La respuesta la encontramos en el “no abandono” del acto de compra: con esa entrega rápida se evita que el cliente se vuelva atrás y anule el pedido que acaba de realizar. Si el vendedor le dice que se lo entrega en cinco días, cabe la posibilidad de que, en algún momento, el cliente se arrepienta y lo cancele.
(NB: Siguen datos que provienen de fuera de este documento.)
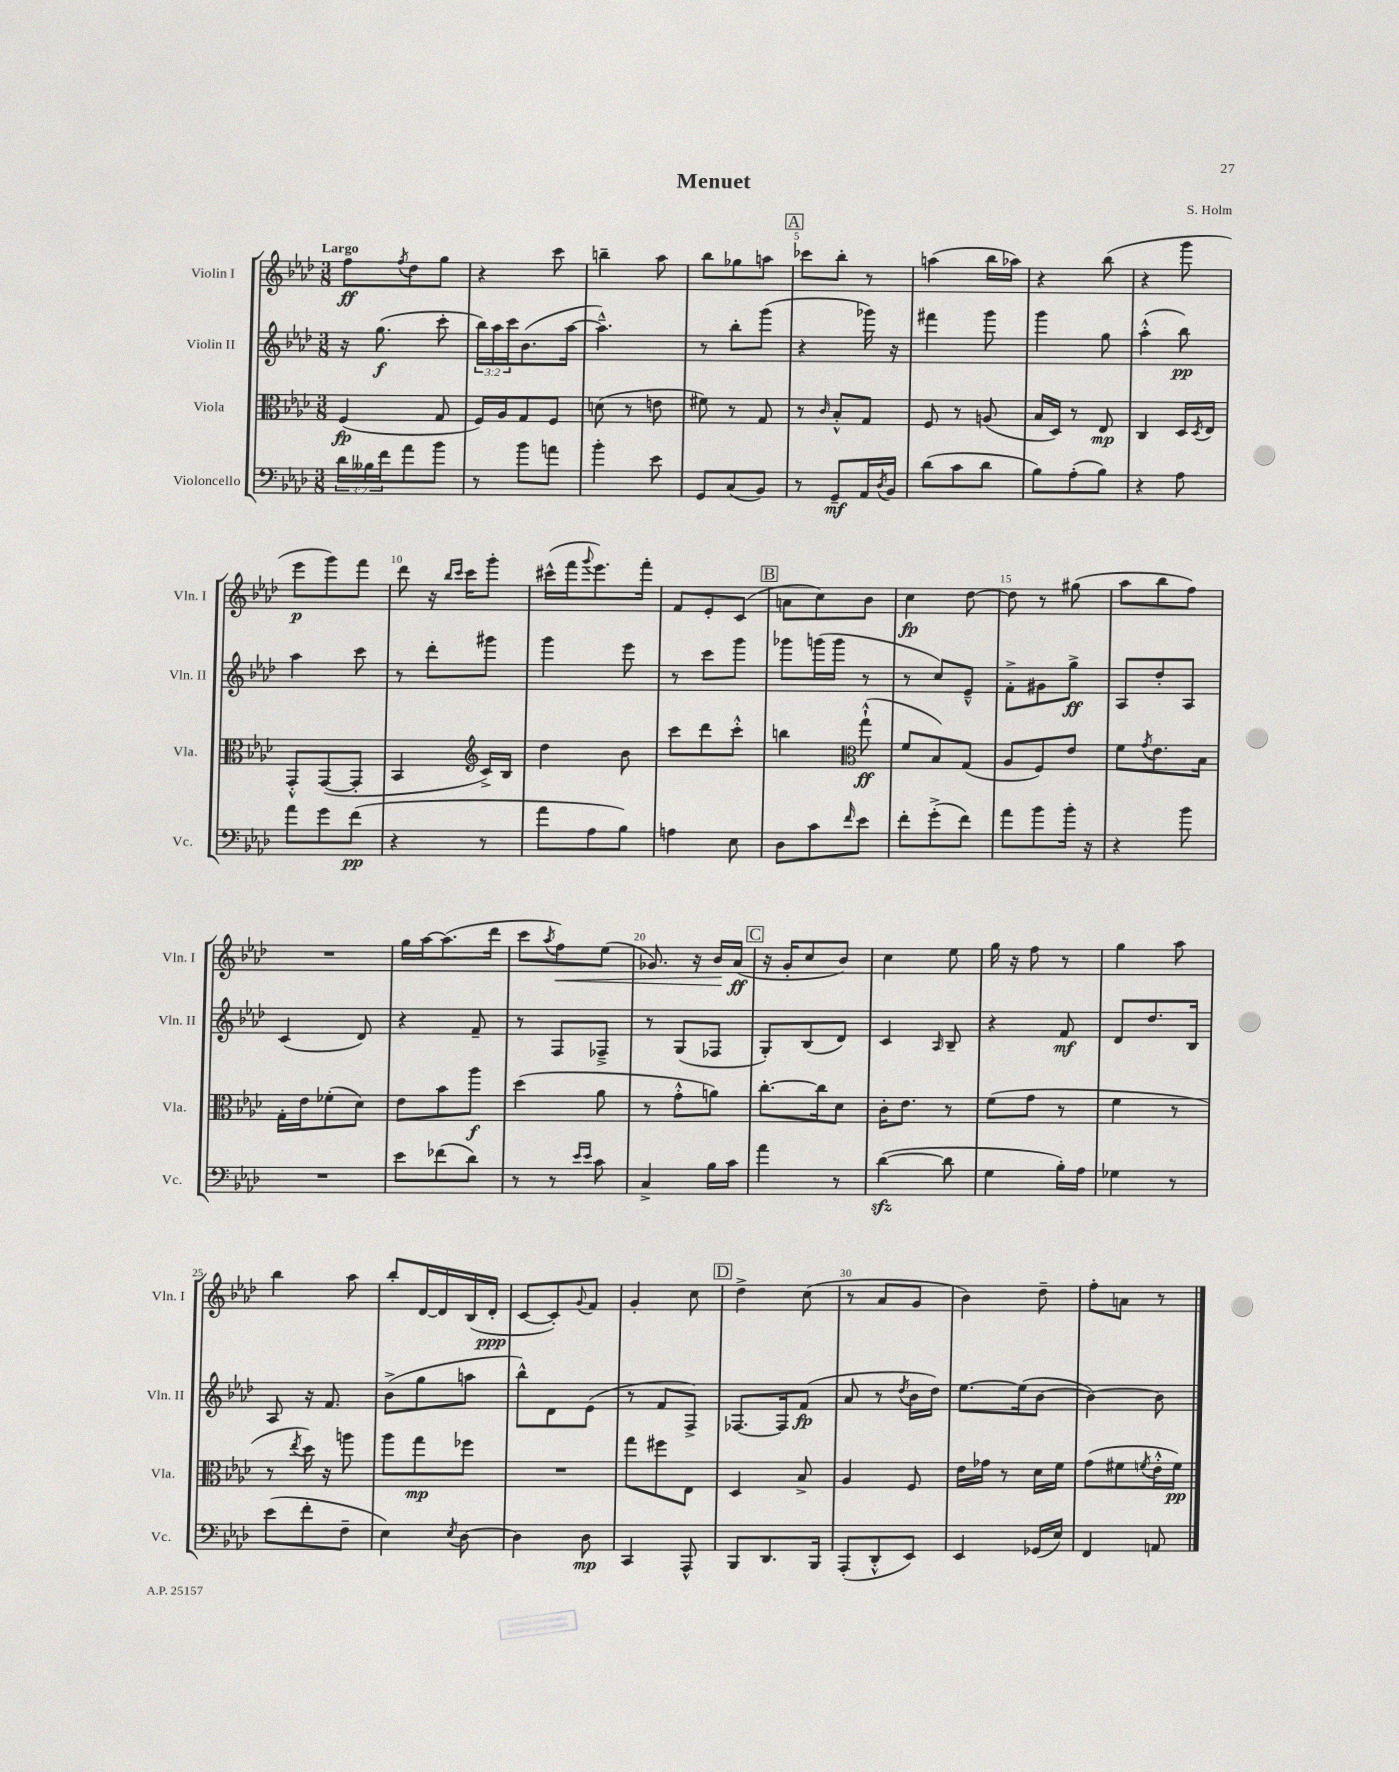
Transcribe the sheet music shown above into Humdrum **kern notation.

**kern	**kern	**kern	**kern
*staff4	*staff3	*staff2	*staff1
*clefF4	*clefC3	*clefG2	*clefG2
*k[b-e-a-d-]	*k[b-e-a-d-]	*k[b-e-a-d-]	*k[b-e-a-d-]
*M3/8	*M3/8	*M3/8	*M3/8
24d-	(4F	16r	8ff
24B--	.	.	.
.	.	(8.gg	.
24f	.	.	.
.	.	.	8qff
8a-	.	.	8dd-
8b-	8G	8ccc'	8gg
=	=	=	=
8r	16F)	24bb-)	4r
.	.	24aa-	.
.	16A-	.	.
.	.	24ccc	.
8b-	8G	(8.b-	.
8a	8F	.	8ccc
.	.	[16aa-	.
=	=	=	=
4b-'	(8d	4.aa-~^^])	4bb~
.	8r	.	.
8e-	8e	.	8aa-
=	=	=	=
8GG	8f#)	8r	8bb-
(8C	8r	8bb-'	8gg-
8BB-)	8G	(8ggg	8aa
=	=	=	=
8r	8r	4r	8ccc-
.	16qqc	.	.
8GG~	8B-'^^	.	8bb-'
16AA-	8G	16ggg-)	8r
8qD-	.	.	.
16BB-	.	16r	.
=	=	=	=
(8d-	8F	4fff#	(4aa
8c	8r	.	.
8d-	(8A	8ggg	16bb-
.	.	.	16aa-)
=	=	=	=
8B-)	16B-	4ggg	4r
.	16D-)	.	.
(8A-'	8r	.	.
8B-)	8E-	8gg	(8bb-
=	=	=	=
4r	4C	(4aa-'^^	4r
8A-	16D-	8bb-)	8ggg
.	8qD-	.	.
.	16E-	.	.
=	=	=	=
8a-	8GG'^^	4aa-	8eee-
8g	([8GG	.	8ggg)
(8f	8GG']	8ccc	8fff
=	=	=	=
4r	4BB-	8r	8ddd-
.	.	8ddd-'	16r
.	.	.	16qqbb-
.	.	.	16qqccc
.	.	.	16ccc
*	*clefG2	*	*
8r	16c^)	8ggg#	8ggg'
.	16B-	.	.
=	=	=	=
8a-	4dd-	4ggg	(16ccc#^^
.	.	.	16fff
.	.	.	8qqggg
8A-	.	.	8.eee-)
8B-)	8b-	8eee-	.
.	.	.	16fff'
=	=	=	=
4A	8ccc	8r	8f
.	8ddd-	8ccc	8e-'
8E-	8ccc'^^	8ggg	(8c
=	=	=	=
8D-	4bb	8ggg-	8a
8c	.	(16ggg	8cc)
.	.	16ggg	.
*	*clefC3	*	*
16qqf	.	.	.
8e-	(8gg`^^	8r	8b-
=	=	=	=
8f'	8f	8r	4cc
(8g'^	8B-)	8cc)	.
8f)	(8G	8e-~^^	[8dd-
=	=	=	=
8a-	8A-	8f'^	8dd-]
8b-	8F)	8g#	8r
16b-'	8e-	8gg^	(8gg#
16r	.	.	.
=	=	=	=
4r	8f	8A-	8aa-
.	8qg	.	.
.	8.e-	8dd-'	8bb-
8b-	.	8A-	8ff)
.	16B-	.	.
=	=	=	=
4.r	16G'	(4c	4.r
.	16e-	.	.
.	(8f-'	.	.
.	8d-)	8d-)	.
=	=	=	=
8e-	8e-	4r	16gg
.	.	.	[16aa-
(8f-	8b-	.	(8.aa-]
8d-)	8aa-	8f~	.
.	.	.	16ddd-
=	=	=	=
8r	(4dd-	8r	8ccc
.	.	.	8qaa-
8r	.	8F	8ff)
16qqe-	.	.	.
16qqe-	.	.	.
8c	8a-	8F-~^	(8ee-
=	=	=	=
4C^	8r	8r	8.g-)
.	8g'^^	(8G	.
.	.	.	16r
16B-	8a)	8F-	16b-
16c	.	.	(16a-
=	=	=	=
4a-	[8.cc'	8G')	16r
.	.	.	16g'
.	.	(8B-	8cc
.	16cc]	.	.
8r	8d-	8d-)	8b-)
=	=	=	=
([4d-	16c'	4c	4cc
.	8.e-	.	.
.	.	16qqA-	.
8d-]	8r	8B-~	8ee-
=	=	=	=
4G	(8f	4r	16gg
.	.	.	16r
.	8g	.	8ff
16B-')	8r	8f	8r
16A-	.	.	.
=	=	=	=
4G-	4f	8d-	4gg
.	.	8.dd-	.
8r	8r	.	8aa-
.	.	16B-	.
=	=	=	=
(8e-	8r	8A-	4bb-
.	8qee-	.	.
8f'	16dd-)	16r	.
.	16r	8.f	.
8F~	8aa	.	8aa-
=	=	=	=
4E-)	8aa-	(8b-^	8bb-'
.	8gg	8gg	[16d-
.	.	.	16d-]
8qE-	.	.	.
[8D-	8ff-	8aa	(16B-
.	.	.	16d-'
=	=	=	=
4D-]	4.r	8bb-^^)	[8c
.	.	8d-	8c'])
.	.	.	8qqg
8D-	.	(8e-	8f
=	=	=	=
4CC	8gg	8r	4g'
.	8ff#	8f	.
8AAA-^^	8E-	8F^)	8cc
=	=	=	=
8BBB-	4D-	[8.F-	4dd-^
8.DD-	.	.	.
.	.	16F-]	.
.	8B-^	(8f	(8cc
16BBB-	.	.	.
=	=	=	=
(8AAA-'	4A-	8a-	8r
8DD-'^^	.	8r	8a-
.	.	8qdd-	.
8EE-)	8F	16b-	8g
.	.	16dd-)	.
=	=	=	=
4EE-	16e-	[8.ee-	4b-)
.	16g-	.	.
.	8r	.	.
.	.	(16ee-]	.
(16GG-	16d-	[8b-	8dd-~
16E-)	16f	.	.
=	=	=	=
4FF	(8g	4b-_)	8ff'
.	8f#	.	8a
.	8qf	.	.
8AA	16e-'^^	8b-]	8r
.	16f)	.	.
==	==	==	==
*-	*-	*-	*-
Otra ventaja de la entrega exprés es que el vendedor se asegura que el cliente esté en casa para recibir la mercancía. La temida logística inversa, la tasa de entregas fallidas y devoluciones, es una variable que incide enormemente en la rentabilidad final de la venta online. De hecho, se habla de categorizar a los clientes por su tasa de devoluciones y rentabilidad media.

Para evitar ese riesgo, el vendedor puede optar por soluciones como centrarse en artículos de máxima rotación y necesidad, con una demanda más fácilmente predecible que la de un betún azul para zapatos, por ejemplo. También puede centrar su oferta en productos de los que siempre dispone de stock suficiente.

Y después, ¿qué?

En breve, las entregas volverán a hacerse sin problema, con una mayor tasa de servicio que la de esta última semana, tanto en plazo de entrega como en cantidad de mercancía satisfecha. Y seguramente que, también en poco tiempo, el canal online será una alternativa plenamente interiorizada por la mayoría de los consumidores. Pero todavía no está claro ni cómo ni cuándo se recuperará el consumo, ni en qué medida cambiarán los hábitos de los consumidores tras este escenario de incertidumbre.

Para más adelante quedan los esperados cambios legislativos sobre movilidad urbana que condicionarán las normas de fijación de rutas y el uso de vehículos para entregas menos contaminantes y adaptadas.